Blend: The Blend node allows us to mix together images. While simple in application, it is a very robust and useful node. We can change Blending modes, which will alter how pixels between our top and bottom image interact. We may alter the opacity of the blend, as well as play with cropping values for our top image.
Levels: The Levels node gives us the power to define the "limits" of the image that is used as input. We can manipulate the limits to remap the brightest, darkest and mid-values of our image.
Transformation 2D: The Transformation 2D node is about the closest we will come to working in a layer-based system. It allows us to manually adjust the input image (moving, rotating, scaling). It also provides tiling options in case we wish to have our image off any of the sides of the texture region.
Curve: The Curve node provides the same options as the Levels node, however it also allows for slightly more control over the values in between the "limits". By using a curve editor, we can create handles to adjust values at any point in our gradient.

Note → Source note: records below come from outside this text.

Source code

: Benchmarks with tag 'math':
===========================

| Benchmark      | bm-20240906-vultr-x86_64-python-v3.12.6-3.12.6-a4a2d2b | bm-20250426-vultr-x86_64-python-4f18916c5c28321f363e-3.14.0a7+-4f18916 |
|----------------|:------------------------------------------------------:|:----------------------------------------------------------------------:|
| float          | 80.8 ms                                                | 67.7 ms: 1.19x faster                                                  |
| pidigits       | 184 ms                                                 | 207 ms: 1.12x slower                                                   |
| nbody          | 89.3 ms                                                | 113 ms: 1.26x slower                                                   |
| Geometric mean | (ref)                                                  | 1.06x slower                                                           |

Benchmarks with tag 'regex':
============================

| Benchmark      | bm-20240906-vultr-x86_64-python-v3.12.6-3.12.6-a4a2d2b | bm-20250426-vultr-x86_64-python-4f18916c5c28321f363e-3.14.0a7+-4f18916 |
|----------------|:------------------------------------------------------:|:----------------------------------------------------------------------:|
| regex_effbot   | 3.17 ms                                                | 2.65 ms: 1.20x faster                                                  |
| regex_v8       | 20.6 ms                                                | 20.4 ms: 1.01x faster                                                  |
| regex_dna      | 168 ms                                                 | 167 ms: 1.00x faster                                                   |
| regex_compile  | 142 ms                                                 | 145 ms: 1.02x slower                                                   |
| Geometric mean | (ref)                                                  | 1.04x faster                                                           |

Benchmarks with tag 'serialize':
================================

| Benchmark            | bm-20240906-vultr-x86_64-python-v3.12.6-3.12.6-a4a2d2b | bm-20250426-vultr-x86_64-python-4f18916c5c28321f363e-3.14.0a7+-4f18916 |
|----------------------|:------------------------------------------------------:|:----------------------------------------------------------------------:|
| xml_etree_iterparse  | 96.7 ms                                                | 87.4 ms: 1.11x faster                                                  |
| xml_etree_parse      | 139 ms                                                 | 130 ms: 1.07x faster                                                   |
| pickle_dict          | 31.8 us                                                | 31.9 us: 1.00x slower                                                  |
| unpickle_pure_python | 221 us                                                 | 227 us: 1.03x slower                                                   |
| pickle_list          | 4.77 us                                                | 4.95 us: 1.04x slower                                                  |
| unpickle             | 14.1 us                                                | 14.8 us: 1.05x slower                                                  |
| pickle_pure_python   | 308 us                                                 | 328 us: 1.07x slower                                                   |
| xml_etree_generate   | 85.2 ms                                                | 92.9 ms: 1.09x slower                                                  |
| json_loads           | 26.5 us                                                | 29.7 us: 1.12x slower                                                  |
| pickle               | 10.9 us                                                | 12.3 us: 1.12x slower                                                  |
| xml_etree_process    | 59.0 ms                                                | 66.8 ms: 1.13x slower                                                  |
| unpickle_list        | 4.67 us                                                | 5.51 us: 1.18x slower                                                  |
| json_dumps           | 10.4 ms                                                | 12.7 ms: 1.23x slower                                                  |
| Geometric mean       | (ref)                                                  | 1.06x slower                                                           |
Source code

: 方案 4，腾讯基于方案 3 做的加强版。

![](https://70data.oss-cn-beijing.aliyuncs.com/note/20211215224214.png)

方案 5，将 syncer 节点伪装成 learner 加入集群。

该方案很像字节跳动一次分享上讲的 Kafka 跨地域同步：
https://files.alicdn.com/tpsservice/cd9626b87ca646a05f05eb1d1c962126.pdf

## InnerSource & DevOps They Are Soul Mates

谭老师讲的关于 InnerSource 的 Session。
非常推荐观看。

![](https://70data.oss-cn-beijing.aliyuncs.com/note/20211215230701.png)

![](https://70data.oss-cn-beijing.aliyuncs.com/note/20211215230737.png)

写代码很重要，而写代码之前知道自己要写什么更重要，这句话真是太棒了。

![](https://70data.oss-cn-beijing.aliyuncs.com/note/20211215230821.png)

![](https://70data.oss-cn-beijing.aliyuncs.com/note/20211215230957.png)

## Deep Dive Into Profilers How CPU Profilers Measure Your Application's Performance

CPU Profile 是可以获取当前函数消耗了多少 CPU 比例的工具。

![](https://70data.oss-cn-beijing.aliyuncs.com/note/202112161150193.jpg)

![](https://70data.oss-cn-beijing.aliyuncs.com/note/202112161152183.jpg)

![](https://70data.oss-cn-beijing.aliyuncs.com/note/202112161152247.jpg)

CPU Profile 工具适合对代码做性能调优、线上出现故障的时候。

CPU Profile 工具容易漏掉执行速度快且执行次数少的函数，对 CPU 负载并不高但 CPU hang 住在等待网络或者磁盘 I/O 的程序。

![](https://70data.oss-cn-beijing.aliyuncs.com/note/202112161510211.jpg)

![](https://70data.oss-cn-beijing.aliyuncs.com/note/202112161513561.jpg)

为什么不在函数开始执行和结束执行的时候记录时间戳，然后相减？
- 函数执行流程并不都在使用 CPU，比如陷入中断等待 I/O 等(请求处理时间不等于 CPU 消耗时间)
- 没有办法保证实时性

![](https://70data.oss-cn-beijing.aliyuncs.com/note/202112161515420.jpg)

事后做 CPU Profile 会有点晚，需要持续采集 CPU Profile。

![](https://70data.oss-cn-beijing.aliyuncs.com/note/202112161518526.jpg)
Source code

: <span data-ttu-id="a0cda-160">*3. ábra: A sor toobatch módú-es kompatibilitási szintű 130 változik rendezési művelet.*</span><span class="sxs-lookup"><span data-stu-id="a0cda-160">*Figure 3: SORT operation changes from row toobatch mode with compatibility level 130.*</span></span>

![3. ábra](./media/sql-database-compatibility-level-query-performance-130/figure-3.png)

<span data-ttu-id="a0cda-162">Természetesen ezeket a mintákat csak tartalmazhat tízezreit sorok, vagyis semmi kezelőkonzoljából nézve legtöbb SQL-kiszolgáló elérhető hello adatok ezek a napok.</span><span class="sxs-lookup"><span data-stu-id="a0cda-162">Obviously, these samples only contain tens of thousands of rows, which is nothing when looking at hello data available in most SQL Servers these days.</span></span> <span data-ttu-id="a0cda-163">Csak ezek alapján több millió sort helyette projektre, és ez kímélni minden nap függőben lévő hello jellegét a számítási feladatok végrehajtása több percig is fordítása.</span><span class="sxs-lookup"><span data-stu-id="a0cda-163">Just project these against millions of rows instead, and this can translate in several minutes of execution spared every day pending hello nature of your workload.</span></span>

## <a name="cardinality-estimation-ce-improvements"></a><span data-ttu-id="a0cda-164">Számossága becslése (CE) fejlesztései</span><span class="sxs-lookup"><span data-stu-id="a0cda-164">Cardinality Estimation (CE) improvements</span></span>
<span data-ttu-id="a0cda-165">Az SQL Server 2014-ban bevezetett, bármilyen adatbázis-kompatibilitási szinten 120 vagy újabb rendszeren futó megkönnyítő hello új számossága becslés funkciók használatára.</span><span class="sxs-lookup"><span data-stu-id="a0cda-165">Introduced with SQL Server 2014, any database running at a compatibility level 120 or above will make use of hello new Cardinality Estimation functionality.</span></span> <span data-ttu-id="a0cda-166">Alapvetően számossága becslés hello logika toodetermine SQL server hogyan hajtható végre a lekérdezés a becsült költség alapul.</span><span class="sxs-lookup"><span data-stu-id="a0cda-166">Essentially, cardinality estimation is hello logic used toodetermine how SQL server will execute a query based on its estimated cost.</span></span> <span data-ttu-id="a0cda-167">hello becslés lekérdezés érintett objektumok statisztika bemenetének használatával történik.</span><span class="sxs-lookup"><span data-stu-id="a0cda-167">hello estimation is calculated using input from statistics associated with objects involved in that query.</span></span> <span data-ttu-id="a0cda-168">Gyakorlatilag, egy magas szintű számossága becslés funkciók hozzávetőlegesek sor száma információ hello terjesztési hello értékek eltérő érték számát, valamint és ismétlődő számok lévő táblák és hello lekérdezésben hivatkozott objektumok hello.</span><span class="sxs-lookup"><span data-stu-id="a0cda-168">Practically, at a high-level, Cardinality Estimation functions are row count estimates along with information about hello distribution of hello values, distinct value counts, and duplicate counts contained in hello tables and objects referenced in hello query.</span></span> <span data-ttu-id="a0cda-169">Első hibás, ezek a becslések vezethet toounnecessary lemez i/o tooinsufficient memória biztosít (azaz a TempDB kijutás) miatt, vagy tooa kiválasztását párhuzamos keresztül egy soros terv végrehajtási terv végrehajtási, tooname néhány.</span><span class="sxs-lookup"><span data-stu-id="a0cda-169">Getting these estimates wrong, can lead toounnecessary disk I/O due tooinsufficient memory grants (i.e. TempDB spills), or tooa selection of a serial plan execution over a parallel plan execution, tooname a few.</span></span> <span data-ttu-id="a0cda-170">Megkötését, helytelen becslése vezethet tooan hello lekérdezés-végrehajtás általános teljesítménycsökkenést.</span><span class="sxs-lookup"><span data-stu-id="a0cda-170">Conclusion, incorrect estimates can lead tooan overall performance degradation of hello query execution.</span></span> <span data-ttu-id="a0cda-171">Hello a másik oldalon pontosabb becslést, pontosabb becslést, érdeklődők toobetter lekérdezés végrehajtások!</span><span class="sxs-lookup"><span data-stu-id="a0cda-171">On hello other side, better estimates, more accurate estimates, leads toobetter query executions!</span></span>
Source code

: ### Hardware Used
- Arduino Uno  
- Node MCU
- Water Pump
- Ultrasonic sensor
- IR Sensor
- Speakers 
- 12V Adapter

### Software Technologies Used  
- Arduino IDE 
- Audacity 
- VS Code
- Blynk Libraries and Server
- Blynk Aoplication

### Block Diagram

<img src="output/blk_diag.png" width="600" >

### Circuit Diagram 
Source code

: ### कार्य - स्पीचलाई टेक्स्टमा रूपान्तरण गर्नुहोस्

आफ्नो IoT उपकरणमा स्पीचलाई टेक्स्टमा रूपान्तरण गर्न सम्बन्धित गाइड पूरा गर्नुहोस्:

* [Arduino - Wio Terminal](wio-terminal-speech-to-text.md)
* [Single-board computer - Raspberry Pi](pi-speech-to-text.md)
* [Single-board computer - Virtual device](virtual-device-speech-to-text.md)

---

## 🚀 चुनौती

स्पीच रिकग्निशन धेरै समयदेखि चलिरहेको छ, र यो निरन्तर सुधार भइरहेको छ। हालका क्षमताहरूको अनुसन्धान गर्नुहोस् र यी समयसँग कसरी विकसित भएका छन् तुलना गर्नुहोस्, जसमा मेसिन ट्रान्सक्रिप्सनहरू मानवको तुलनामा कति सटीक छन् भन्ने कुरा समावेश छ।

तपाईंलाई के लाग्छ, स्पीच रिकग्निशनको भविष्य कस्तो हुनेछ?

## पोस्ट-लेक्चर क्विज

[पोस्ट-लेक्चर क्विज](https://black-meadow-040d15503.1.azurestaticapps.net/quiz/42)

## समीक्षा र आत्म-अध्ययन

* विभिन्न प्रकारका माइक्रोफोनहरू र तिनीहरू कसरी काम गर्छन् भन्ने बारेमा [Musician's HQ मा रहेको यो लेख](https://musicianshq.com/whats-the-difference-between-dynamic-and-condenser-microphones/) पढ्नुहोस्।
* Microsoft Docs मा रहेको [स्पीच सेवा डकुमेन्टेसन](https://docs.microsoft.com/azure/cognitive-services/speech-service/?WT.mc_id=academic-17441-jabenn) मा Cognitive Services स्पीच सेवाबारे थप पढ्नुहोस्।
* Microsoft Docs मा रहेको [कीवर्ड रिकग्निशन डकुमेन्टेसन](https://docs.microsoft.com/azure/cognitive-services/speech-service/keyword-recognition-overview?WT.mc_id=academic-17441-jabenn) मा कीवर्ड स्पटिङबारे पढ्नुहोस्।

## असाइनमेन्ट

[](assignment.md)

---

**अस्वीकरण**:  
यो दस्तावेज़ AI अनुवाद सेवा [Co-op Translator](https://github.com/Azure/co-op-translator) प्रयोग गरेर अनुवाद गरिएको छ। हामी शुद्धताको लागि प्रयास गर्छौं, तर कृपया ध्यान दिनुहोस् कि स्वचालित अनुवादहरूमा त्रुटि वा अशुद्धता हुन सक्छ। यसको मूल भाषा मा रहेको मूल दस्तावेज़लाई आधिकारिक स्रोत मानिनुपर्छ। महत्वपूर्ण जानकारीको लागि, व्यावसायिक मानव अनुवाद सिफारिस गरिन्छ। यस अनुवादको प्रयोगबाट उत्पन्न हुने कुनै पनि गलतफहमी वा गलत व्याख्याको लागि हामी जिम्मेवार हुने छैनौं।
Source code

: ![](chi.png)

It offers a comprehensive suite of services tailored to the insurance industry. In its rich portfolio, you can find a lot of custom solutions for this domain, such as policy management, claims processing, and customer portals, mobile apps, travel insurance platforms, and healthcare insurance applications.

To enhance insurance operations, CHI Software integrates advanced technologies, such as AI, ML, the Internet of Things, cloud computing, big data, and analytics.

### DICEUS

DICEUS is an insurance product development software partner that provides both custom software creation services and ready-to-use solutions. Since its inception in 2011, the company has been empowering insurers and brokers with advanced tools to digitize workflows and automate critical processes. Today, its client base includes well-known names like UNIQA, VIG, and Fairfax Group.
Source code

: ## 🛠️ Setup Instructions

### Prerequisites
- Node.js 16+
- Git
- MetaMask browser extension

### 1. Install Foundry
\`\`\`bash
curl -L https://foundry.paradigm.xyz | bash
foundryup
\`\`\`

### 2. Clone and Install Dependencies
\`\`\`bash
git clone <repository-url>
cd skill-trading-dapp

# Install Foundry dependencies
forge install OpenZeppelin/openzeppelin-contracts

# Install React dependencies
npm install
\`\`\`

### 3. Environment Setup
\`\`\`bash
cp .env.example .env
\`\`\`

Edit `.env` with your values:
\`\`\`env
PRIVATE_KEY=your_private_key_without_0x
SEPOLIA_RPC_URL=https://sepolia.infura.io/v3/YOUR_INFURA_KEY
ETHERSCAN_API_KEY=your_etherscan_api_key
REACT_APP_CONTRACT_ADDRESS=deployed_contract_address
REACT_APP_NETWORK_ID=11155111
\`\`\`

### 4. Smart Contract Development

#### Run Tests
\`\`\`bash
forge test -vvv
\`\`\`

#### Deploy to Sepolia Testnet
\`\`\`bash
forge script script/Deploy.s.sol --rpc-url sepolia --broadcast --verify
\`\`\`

Gradient Map: The Gradient Map node will allow us to convert grayscale data into colour data. It remaps the grayscale values to colour values along a gradient. This means that we can maintain colours even when we manipulate the original grayscale image.
Normal: The Normal node will convert any grayscale image into a colour image useable as a Normal map. It requires grayscale input to be used properly.
We can change the intensity, as well as Normal format (DirectX or OpenGL)
Text: The Text node allows us to create robust text within Substance Designer. While the use cases may be niche, trying to create text for use in a graph any other way will be significantly harder.